Zoologist Nobuyuki Yamaguchi of University of Malaysia, Terengganu, tells ABC News that, despite setbacks, healthy cats from Africa would be able to survive in their new Indian environment.

“Some will die but many die in their native habitats in Africa, too,” Yamaguchi said.

Yamaguchi also says the national park the cheetahs will call home can only host between eight to 25 of the cats.

“Conservationists may need to explore the possibility that the cheetahs can live in a human-dominated landscape around the park,\" Yamaguchi continued. \"Asian lions and leopards currently live outside of parks, but no one knows yet if cheetahs can do it, too.”

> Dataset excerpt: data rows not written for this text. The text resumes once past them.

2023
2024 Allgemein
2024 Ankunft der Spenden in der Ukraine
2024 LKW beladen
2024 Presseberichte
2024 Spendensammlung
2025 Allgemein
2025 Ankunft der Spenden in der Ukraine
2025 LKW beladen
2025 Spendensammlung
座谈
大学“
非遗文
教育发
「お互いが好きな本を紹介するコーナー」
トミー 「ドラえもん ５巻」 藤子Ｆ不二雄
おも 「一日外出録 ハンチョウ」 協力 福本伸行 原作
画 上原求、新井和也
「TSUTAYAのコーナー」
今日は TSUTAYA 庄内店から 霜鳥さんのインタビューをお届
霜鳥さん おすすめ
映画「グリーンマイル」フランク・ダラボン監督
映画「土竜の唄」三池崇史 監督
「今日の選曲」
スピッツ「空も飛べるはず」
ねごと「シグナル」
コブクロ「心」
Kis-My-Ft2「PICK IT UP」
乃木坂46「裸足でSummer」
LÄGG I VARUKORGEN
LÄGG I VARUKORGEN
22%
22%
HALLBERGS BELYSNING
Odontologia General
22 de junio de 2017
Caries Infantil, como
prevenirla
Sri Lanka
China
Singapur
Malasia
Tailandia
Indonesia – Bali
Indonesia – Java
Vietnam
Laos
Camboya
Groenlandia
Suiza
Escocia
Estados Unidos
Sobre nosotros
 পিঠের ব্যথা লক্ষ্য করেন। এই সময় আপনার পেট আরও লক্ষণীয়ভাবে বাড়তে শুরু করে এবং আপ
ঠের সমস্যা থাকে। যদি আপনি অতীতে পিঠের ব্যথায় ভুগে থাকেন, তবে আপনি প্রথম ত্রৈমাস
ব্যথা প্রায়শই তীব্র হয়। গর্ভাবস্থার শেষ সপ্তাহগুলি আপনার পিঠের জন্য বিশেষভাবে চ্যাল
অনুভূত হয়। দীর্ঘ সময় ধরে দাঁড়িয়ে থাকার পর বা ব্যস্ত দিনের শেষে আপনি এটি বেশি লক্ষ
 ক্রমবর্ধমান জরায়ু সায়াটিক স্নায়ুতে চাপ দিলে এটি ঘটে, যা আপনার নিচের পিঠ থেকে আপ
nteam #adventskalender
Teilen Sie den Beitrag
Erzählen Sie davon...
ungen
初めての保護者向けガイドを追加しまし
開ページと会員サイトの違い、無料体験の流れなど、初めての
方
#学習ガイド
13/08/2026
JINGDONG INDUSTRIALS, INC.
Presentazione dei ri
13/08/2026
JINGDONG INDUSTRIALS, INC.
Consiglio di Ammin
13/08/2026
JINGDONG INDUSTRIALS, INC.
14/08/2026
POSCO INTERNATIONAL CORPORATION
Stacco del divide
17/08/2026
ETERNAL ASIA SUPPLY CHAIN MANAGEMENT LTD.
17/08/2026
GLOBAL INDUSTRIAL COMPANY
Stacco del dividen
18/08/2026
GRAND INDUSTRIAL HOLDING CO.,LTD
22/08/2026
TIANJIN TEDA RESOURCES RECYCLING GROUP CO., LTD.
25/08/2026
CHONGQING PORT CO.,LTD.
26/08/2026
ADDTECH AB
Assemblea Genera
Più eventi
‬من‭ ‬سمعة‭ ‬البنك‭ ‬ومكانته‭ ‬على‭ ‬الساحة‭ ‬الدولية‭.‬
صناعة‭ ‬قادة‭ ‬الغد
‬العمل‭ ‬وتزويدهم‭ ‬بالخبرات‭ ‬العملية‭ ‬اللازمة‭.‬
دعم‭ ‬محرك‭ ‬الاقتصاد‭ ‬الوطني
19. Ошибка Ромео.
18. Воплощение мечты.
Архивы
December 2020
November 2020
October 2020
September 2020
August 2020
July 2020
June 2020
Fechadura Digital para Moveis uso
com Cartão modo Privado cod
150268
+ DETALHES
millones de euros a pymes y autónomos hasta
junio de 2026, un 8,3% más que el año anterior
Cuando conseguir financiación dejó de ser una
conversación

While excitement continues to build for the cheetahs' arrival, it remains to be seen whether support for the African cheetahs will continue long-term. Critics claim the space-requiring cats will eventually face the same human pressure that killed them off decades ago.

India’s government, however, has pledged to expediently manage human-cheetah conflict in conservation areas “through compensation, awareness, and management actions to win community support.”

Yet despite government backing for Project Cheetah and a groundswell of support from the scientific community, the animal’s legal right to exist in the country isn’t guaranteed. The Indian Supreme Court has made it abundantly clear that the translocated cheetahs “would be introduced on an experimental basis.”

Many questions remain about whether translocating a subspecies of cheetah to a new ecosystem thousands of miles away is an effective and ethical way of preserving biodiversity. Some argue that India already has big cats and that the country’s resources should be used on human-related problems, such as overpopulation and poverty.

Carnivore biologist Dr. K. Ullas Karanth, Emeritus Director for the India-based Centre for Wildlife Studies, tells ABC News that Project Cheetah is costly and ill-conceived.

“Basically, the science underpinning this project is poor and India's wildlife management system is by-and-large not fully trained in the science involved,\" Karanth said. \"The population models used for Cheetahs are deeply flawed. The African conservationists involved in the project have surplus cheetahs they want to get rid of, and they have no idea of the social conditions in India these cheetahs will face.”

Karanth says the worst-case outcome of Project Cheetah would be of the needless creation of captive, artificially-fed cats in large enclosures.

“Establishing a free-ranging wild cheetah population in India is a multi-decade effort of relocating some villages, in a more arid, much larger area in Western India with sustainable wild prey populations,\" Karanth continued. \"The size of such an area should be 6,000 to 10,000 square miles .. Bringing the cheetahs over before they have ample land to sustain them is putting the cart before the horse.”

The cats arriving from South Africa will eventually join eight radio-collared cheetah’s -- three males and five females -- which were translocated in September 2022 from Namibia.

The World Wildlife Fund of India tells ABC News the short-term success of Project Cheetah will be seen as a success if the translocated cheetahs can adapt to and breed in their new environment.

“The initial years of the project will be the most crucial to the beasts’ long-term survival. Ultimate success will be determined by the species persisting in the wild and occupying some of its historical habitats. Only time will tell whether the return of the cheetah will contribute to the overall conservation of wildlife in India -- either way, there will be great learning through this whole process.”